Tulsa Race Massacre Commission asks governor to veto critical race theory bill

TULSA, Okla. — The Tulsa Race Massacre Centennial Commission is asking Gov. Kevin Stitt to veto a bill that would ban public education institutions from teaching critical race theory.

“If this bill becomes law it will have serious implications on teaching the 1921 Tulsa Race Massacre in schools, as well as much of the history of the U.S. which is rife with racism, sexism and discomfort,” said Phil Armstrong, project director at the 1921 Tulsa Race Massacre Centennial Commission in an open letter.

Armstrong said in addition to prohibiting mandatory diversity training, it prohibits teachers from doing their job when it comes to teaching history, literature and other subjects where race or gender might cause discomfort, guilt or anguish.

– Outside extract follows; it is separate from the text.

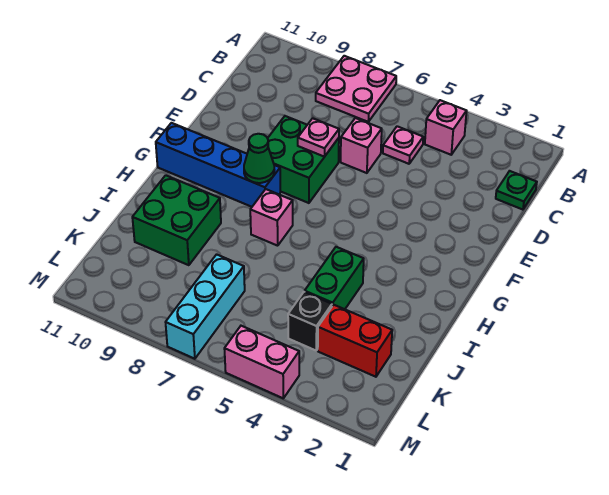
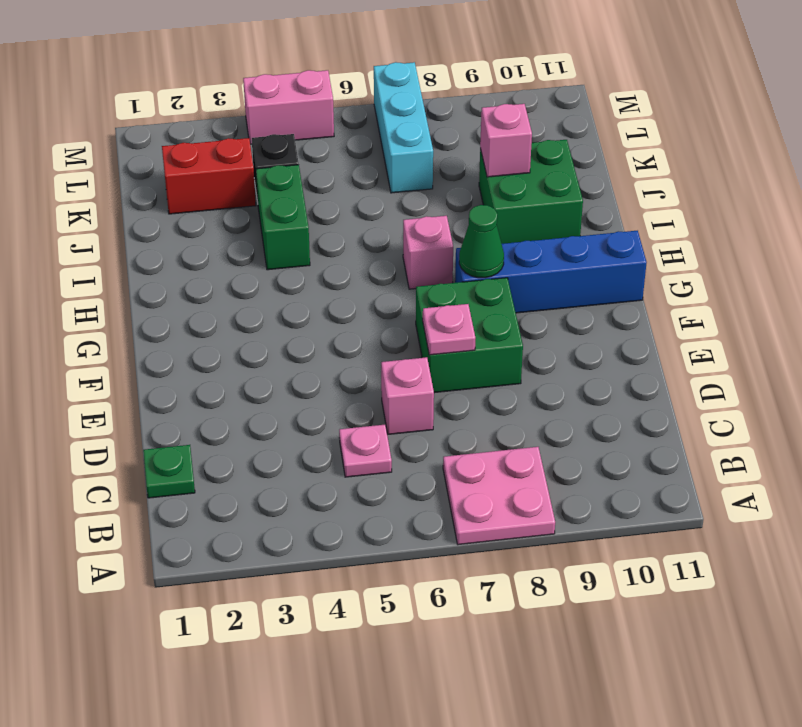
pink 1x1 brick [425,100,467,155] -> pink 1x1 brick moved to [480,104,532,177]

“At face value there are many elements of the bill that we support – for example that no race or sex is inherently superior to another race or sex, and that people should not be discriminated against because of race or sex (agree!),” Armstrong wrote.

HB1775 would not only interfere with the teaching of Black history, but the entire history of the United States, Armstrong said.

“If teachers are unable to help students process the implications of our Nation’s history without discomfort how can we teach about the Trail of Tears?” Armstrong wrote. “How can we teach about Women’s suffrage? How can we teach about the Civil War?”

The bill passed 70-19 after hours of sometimes heated discussion and debate.